Brazilian oil company Petrobras has informed that the accumulated oil production from the Tupi offshore field in Brazil recently hit the 2 billion barrels of oil equivalent (boe) mark.
The field, dubbed the largest deepwater oil producer in the world, with approximately 1 million barrels per day (bpd), hit the 2 billion barrel milestone in July, Petrobras said, citing data from the national oil and gas regulator ANP.
"This accumulated production occurs just ten years after the start of the first permanent production system, the Floating Production Storage and Offloading (FPSO) Cidade Angra dos Reis, and fourteen years after it was discovered, in 2006," Petrobras.

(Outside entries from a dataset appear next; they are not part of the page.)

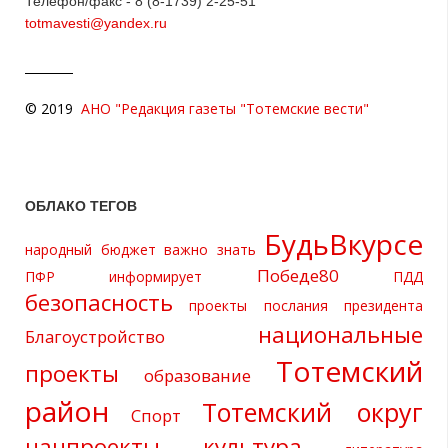
Телефон/факс - 8 (8-1739) 2-25-51
totmavesti@yandex.ru
© 2019
АНО "Редакция газеты "Тотемские вести"
ОБЛАКО ТЕГОВ
БудьВкурсе
народный бюджет
важно знать
Победе80
ПФР информирует
ПДД
безопасность
проекты
послания президента
национальные
Благоустройство
Тотемский
проекты
образование
район
Тотемский округ
Спорт
нацпроекты
культура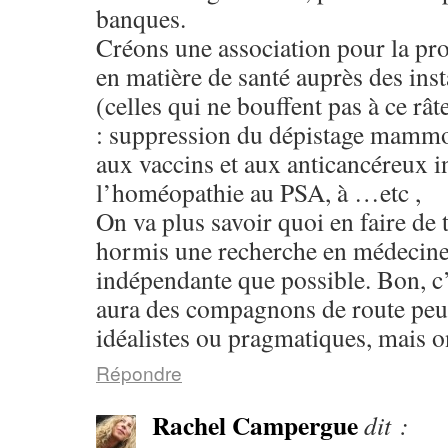
banques.
Créons une association pour la p
en matière de santé auprès des ins
(celles qui ne bouffent pas à ce râte
: suppression du dépistage mammo,
aux vaccins et aux anticancéreux in
l’homéopathie au PSA, à …etc ,
On va plus savoir quoi en faire de 
hormis une recherche en médecine
indépendante que possible. Bon, c’e
aura des compagnons de route pe
idéalistes ou pragmatiques, mais o
Répondre
Rachel Campergue
dit :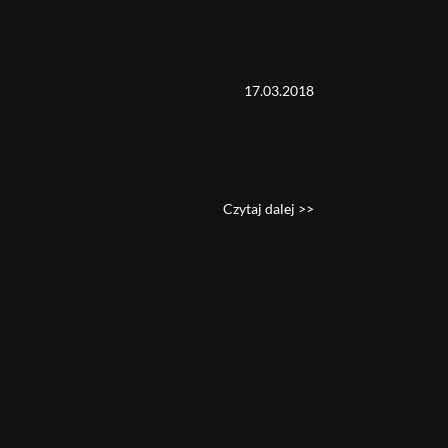
17.03.2018
Czytaj dalej >>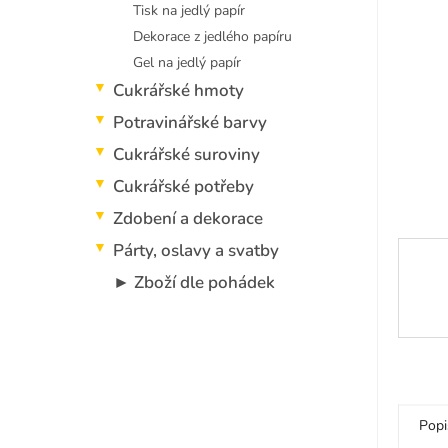
5
p
Tisk na jedlý papír
hvězdi
a
Dekorace z jedlého papíru
n
Gel na jedlý papír
e
Cukrářské hmoty
l
Potravinářské barvy
Cukrářské suroviny
Cukrářské potřeby
Zdobení a dekorace
Párty, oslavy a svatby
► Zboží dle pohádek
Popi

From 2010 to 2019, the consortium, formed by Petrobras, with a 65% stake in partnership with Shell Brasil Petróleo Ltda (25%) and Petrogal Brasil S.A. (10%), put into operation nine production systems, an average of one system per year.
Looking ahead, Petrobras said that it has with its partners in the BM-S-11 block, already developed several initiatives aimed at revitalizing the field even before the start of its decline, seeking to increase the oil and gas recovery factor that can be extracted from the field and, thus, maximize the value of the asset for the company.

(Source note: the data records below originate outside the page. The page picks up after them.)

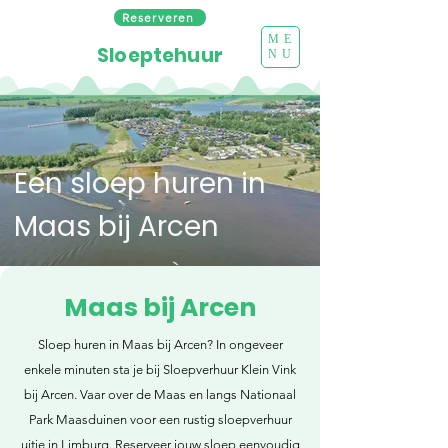
Reserveren
ME
Sloeptehuur
NU
Een sloep huren in
Maas bij Arcen
Maas bij Arcen
Sloep huren in Maas bij Arcen? In ongeveer
enkele minuten sta je bij Sloepverhuur Klein Vink
bij Arcen. Vaar over de Maas en langs Nationaal
Park Maasduinen voor een rustig sloepverhuur
uitje in Limburg. Reserveer jouw sloep eenvoudig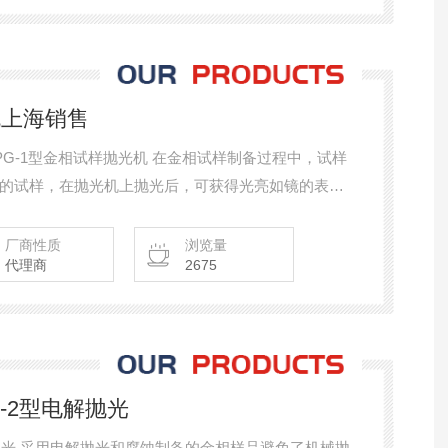
机上海销售
样抛光机 在金相试样制备过程中，试样
的试样，在抛光机上抛光后，可获得光亮如镜的表
使用人员的意见和要求设计而成的，它具有传动平稳、噪
机的抛光盘直径和传递功率均大于国内同类产品，能
厂商性质
浏览量
代理商
2675
-2型电解抛光
解抛光 采用电解抛光和腐蚀制备的金相样品避免了机械抛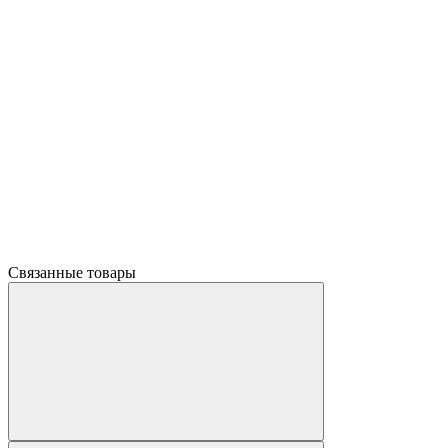
Связанные товары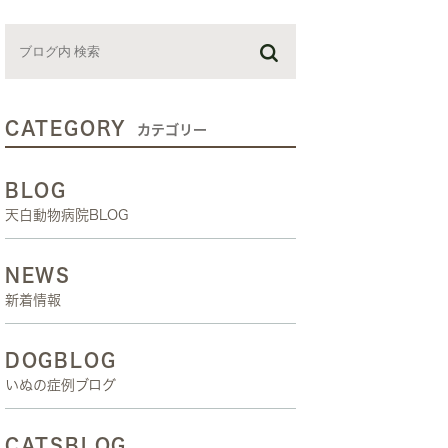
お預かり日記
スタッフブログ
しつけ教室
CATEGORY
カテゴリー
BLOG
天白動物病院BLOG
NEWS
新着情報
DOGBLOG
いぬの症例ブログ
CATSBLOG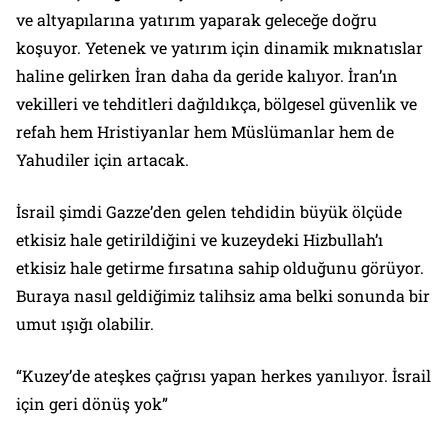
ve altyapılarına yatırım yaparak geleceğe doğru
koşuyor. Yetenek ve yatırım için dinamik mıknatıslar
haline gelirken İran daha da geride kalıyor. İran’ın
vekilleri ve tehditleri dağıldıkça, bölgesel güvenlik ve
refah hem Hristiyanlar hem Müslümanlar hem de
Yahudiler için artacak.
İsrail şimdi Gazze’den gelen tehdidin büyük ölçüde
etkisiz hale getirildiğini ve kuzeydeki Hizbullah’ı
etkisiz hale getirme fırsatına sahip olduğunu görüyor.
Buraya nasıl geldiğimiz talihsiz ama belki sonunda bir
umut ışığı olabilir.
“Kuzey’de ateşkes çağrısı yapan herkes yanılıyor. İsrail
için geri dönüş yok”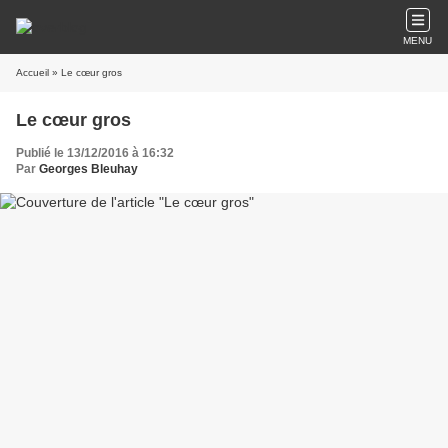
MENU
Accueil
» Le cœur gros
Le cœur gros
Publié le 13/12/2016 à 16:32
Par
Georges Bleuhay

"For this, the company develops projects, such as interconnecting new wells into already implemented production systems and the use of alternating water and gas injection technology (Water Alternating Gas - WAG), to maintain the reservoir's pressure," Petrobras said.
To remind, Petrobras earlier this month changed the name of the field from Lula to back to Tupi.
Petrobras had renamed the field from Tupi to Lula in 2010, however, a court recently ordered it to change the name as, while the word Lula means "squid" in Portuguese, it is also the nickname of the former Brazil president Luiz Inacio da Silva.